In short, it is very, very yummy. And when sex is yummy, you and your partner are truly bonded together – rather than being the sexual equivalent of opposing and competing wrestlers, with you invariably being the one pinned down for the count.
Unfortunately, history has rarely embraced this uplifting view of female sexuality. It has long viewed male and female sexuality in opposition and competition to one another. In ancient China, men who engaged in masturbation risked a complete loss of their vital yang essence. As such, it was strictly forbidden.
Women did not risk the same loss of their vital essence. The rules about female masturbation were much more specific and focused on a particular concern; women were free to masturbate as much as they liked, as they possessed an unlimited yin, however, they were warned against masturbating with foreign objects which could injure the womb and internal sexual organs.
Because women were understood to have an inexhaustible yin essence (they could keep having orgasms long after their male partners had been reduced to shrunken, limp lumps of flesh snoring alongside them,) female sexuality was expressed in multiple ways.
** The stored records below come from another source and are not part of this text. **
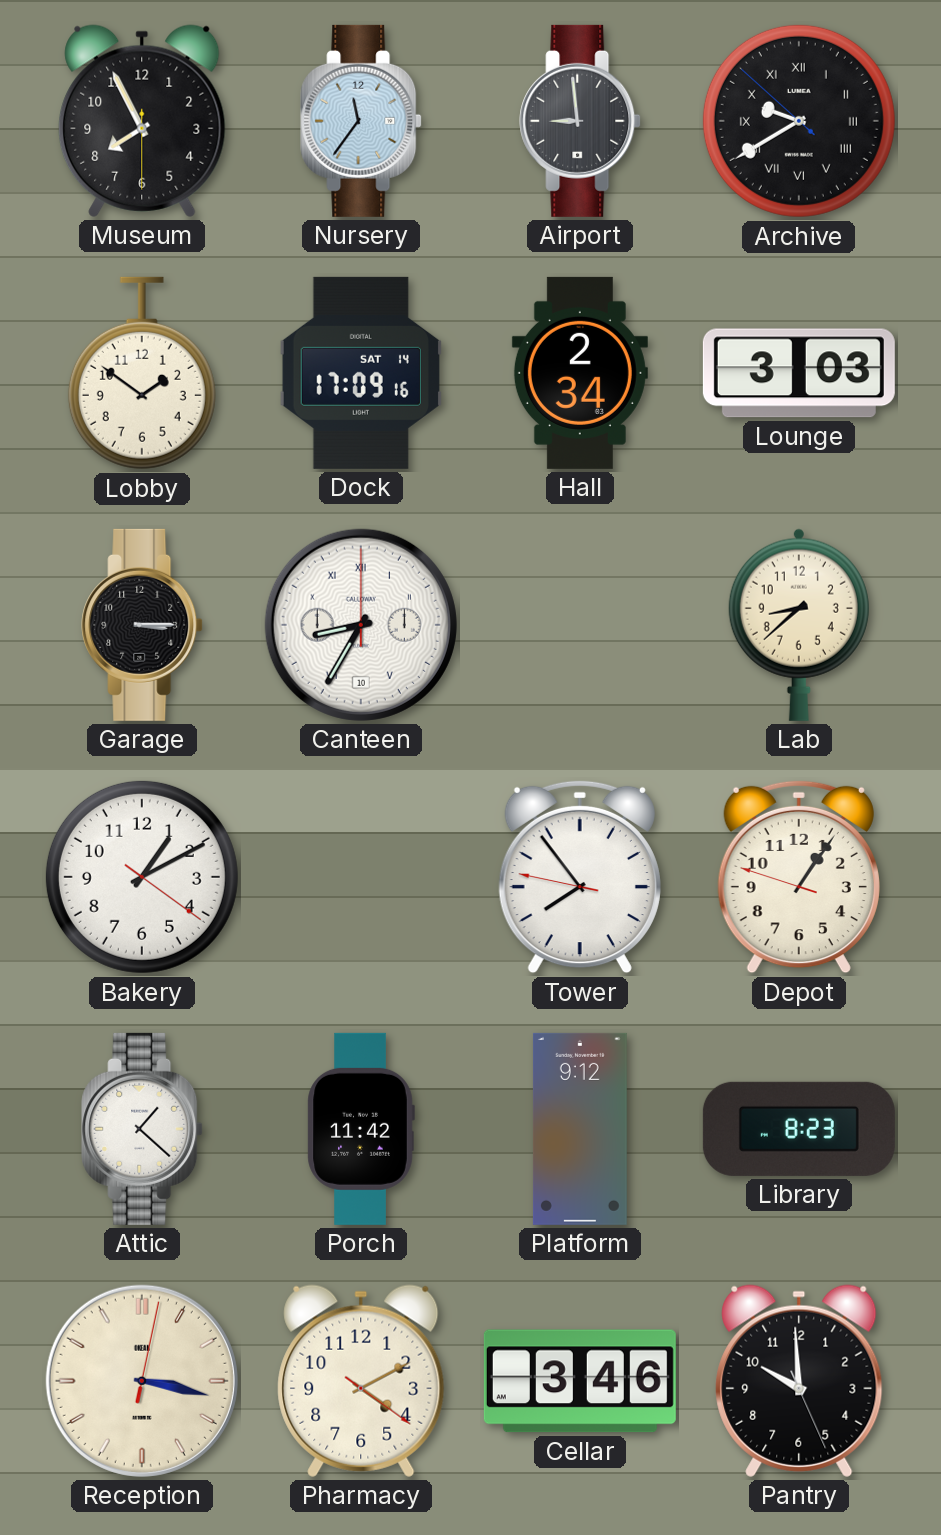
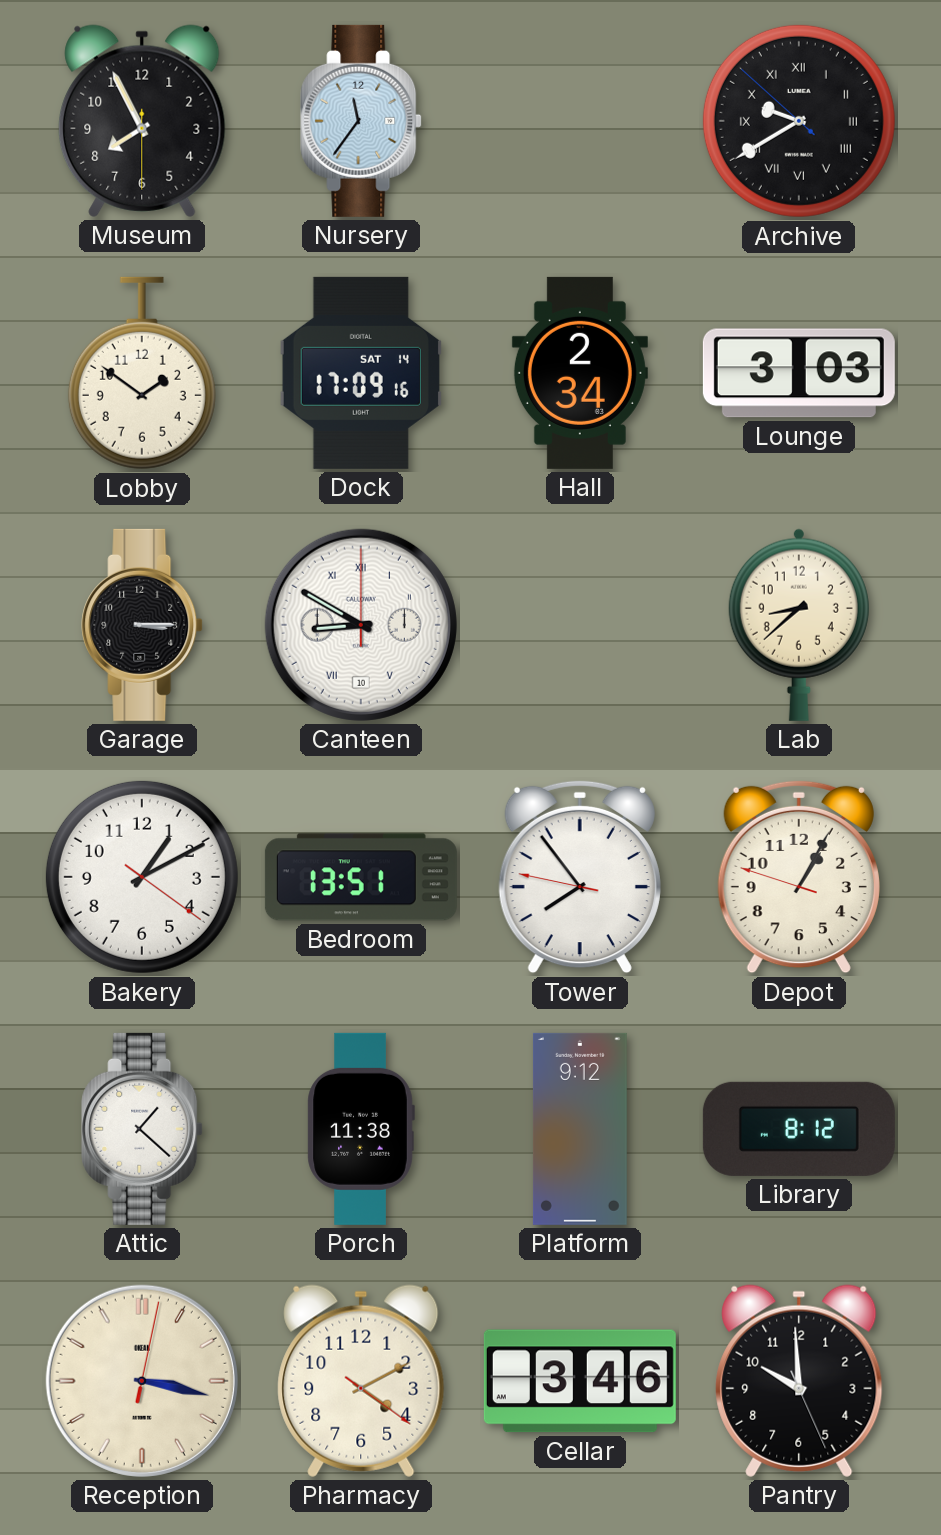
Airport: 8:59 -> none
Canteen: 8:35 -> 8:50
Bedroom: none -> 13:51
Depot: 1:05 -> 1:04
Porch: 11:42 -> 11:38
Library: 8:23 -> 8:12
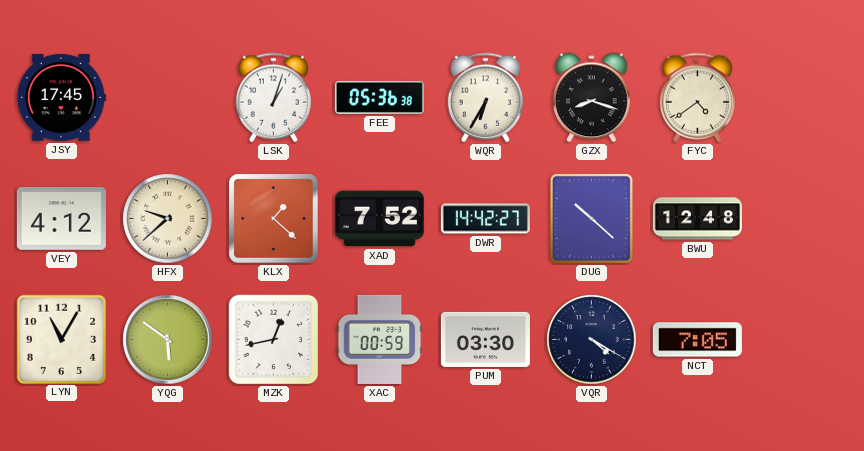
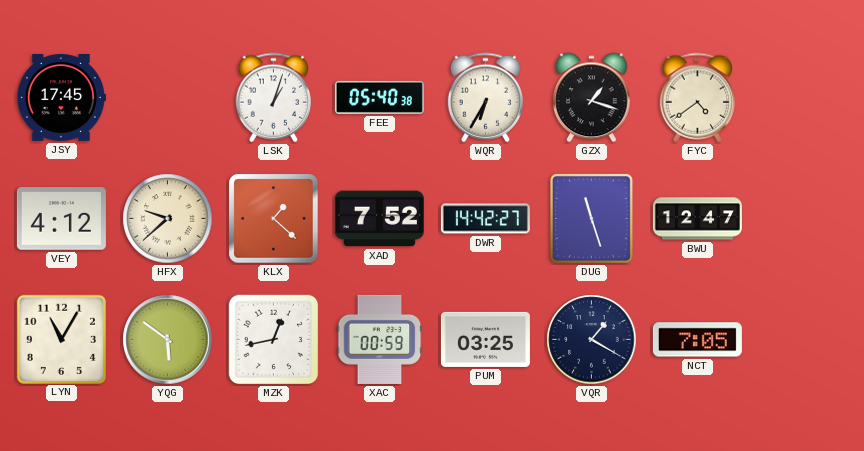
FEE: 05:36 -> 05:40
GZX: 8:18 -> 1:18
DUG: 10:22 -> 11:27
BWU: 12:48 -> 12:47
PUM: 03:30 -> 03:25
VQR: 4:20 -> 1:20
In addition to masturbation, lesbian relations were encouraged amongst women even as male homosexuality was forbidden because such behavior was thought to result in a complete loss of the yang essence. (Sexual relationships between men could only involve the loss of the yang without the possibility of regaining it, which was possible with heterosexual relationships.)
Although a bit at odds with our modern sensibility, at least sexuality in ancient China was deeply rooted to a sense of essential essences. Sex was never just a physical act. Sexuality had everything to do with something basic in the nature of what it meant to be a man or a woman. Therefore, any sexual act was understood in the context of fundamental essences – yin and yang.